Measuring Demand Response

PJM’s filing seeks to change the way in which demand response provided to meet a system emergency can be measured. Measuring a demand response resource’s performance requires a comparison of its actual metered demand during an emergency with a predetermined reference point. The crux of the double-counting debate is the appropriate reference point.

PJM maintains that the proper reference point is a demand response resource’s PLC. An entity’s PLC represents its contribution to PJM’s need to procure capacity resources, and is determined based on the average of the entity’s actual load during the five coincident peak hours of the preceding delivery year. PJM’s emergency load response program, however, also permits a reference point based on the Guaranteed Load Drop (GLD) baseline methodology, which measures the amount of demand response that an entity would have consumed absent the emergency conditions, referred to as the Customer Baseline Load (CBL).
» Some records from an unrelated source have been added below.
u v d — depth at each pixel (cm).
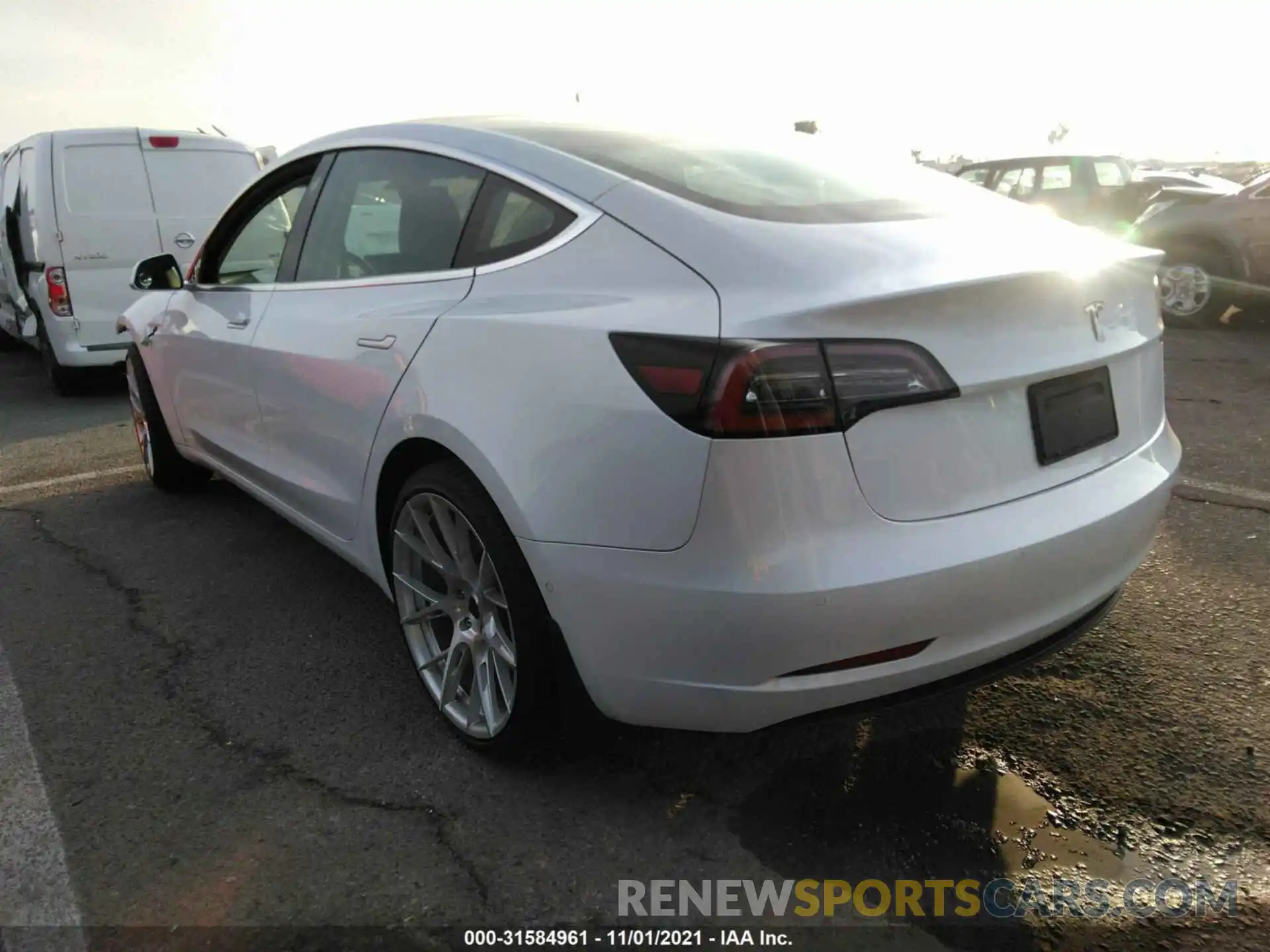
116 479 513
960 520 192
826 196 235
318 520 313
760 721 195
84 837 224
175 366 403
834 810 229
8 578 377
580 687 220
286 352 302
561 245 225
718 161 251
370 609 344
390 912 201
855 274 190
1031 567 198
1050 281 203
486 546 223
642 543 190
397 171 284
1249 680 274
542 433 204
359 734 264
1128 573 229
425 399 234
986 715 262
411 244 269
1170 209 920
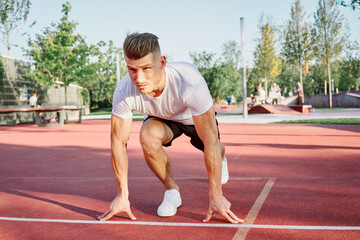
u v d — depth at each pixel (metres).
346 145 5.98
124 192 2.50
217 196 2.36
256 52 31.50
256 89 21.69
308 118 13.45
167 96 2.34
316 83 47.09
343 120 11.48
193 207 2.74
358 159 4.60
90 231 2.28
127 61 2.00
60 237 2.18
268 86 54.28
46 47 23.75
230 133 8.63
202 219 2.45
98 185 3.61
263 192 3.09
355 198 2.80
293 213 2.49
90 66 23.73
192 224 2.35
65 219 2.54
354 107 27.44
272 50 30.84
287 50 25.02
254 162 4.62
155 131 2.60
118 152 2.50
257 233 2.13
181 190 3.26
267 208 2.63
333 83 47.34
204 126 2.35
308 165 4.30
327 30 23.30
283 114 17.58
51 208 2.83
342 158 4.72
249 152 5.51
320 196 2.90
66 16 22.70
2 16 22.41
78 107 15.03
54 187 3.57
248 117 15.34
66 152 6.23
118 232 2.24
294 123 11.51
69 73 23.16
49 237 2.19
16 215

PJM contends that load reduction “double counting” occurs because many end use consumers reduce their load during system peak hours to minimize their PLC and that load reduction “counts” toward a lower PLC. At the same time, the GLD method also “counts” that same load reduction (the reduction between CBL and PLC) toward the amount of demand response provided to meet a system emergency. Curtailment Service Providers (CSPs) that maintain portfolios of demand response resources may use an “overperforming” resource (i.e., one providing load reduction in excess of its PLC) to offset an underperforming resource. PJM maintains that such double counting skews its capacity procurements and poses a threat to system reliability.